Под радостные восклицания и перешёптывания, заполнившие таверну, Марек со слезами на глазах приблизился к сыну.
– Ты справился, – похвалил он, хлопая Стейнера по плечу.
Тот в свою очередь наклонился и поцеловал Кристофин в лоб.
– Мы справились, – поправил юноша. – Втроём. И я этого не забуду.
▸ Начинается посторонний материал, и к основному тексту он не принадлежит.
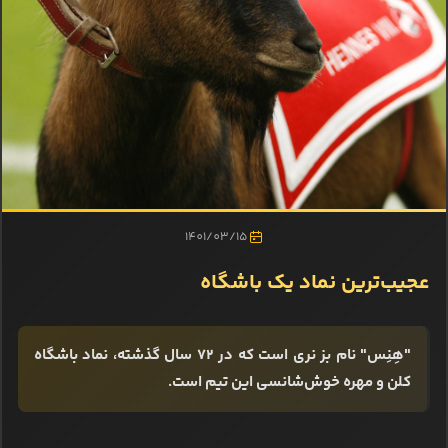
1401/03/15
عجیب‌ترین نماد یک باشگاه
"هِنِس" نام بز نری است که در 72 سال گذشته، نماد باشگاه
کلن و مهره خوش‌شانسی این تیم است.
Дверь таверны внезапно распахнулась, и среди посетителей раздались испуганные возгласы. Послышался удар, затем мерзкий хруст, и в глубине души Стейнер понял, что кого-то убили.
– Солдаты!
Народ зашевелился, и сквозь хаос Стейнер увидел на пороге экзарха Зиму.
Двенадцать сгорбленных, зловещих силуэтов неумолимо приближались, то становясь чётче, та расплываясь в завихрениях тумана.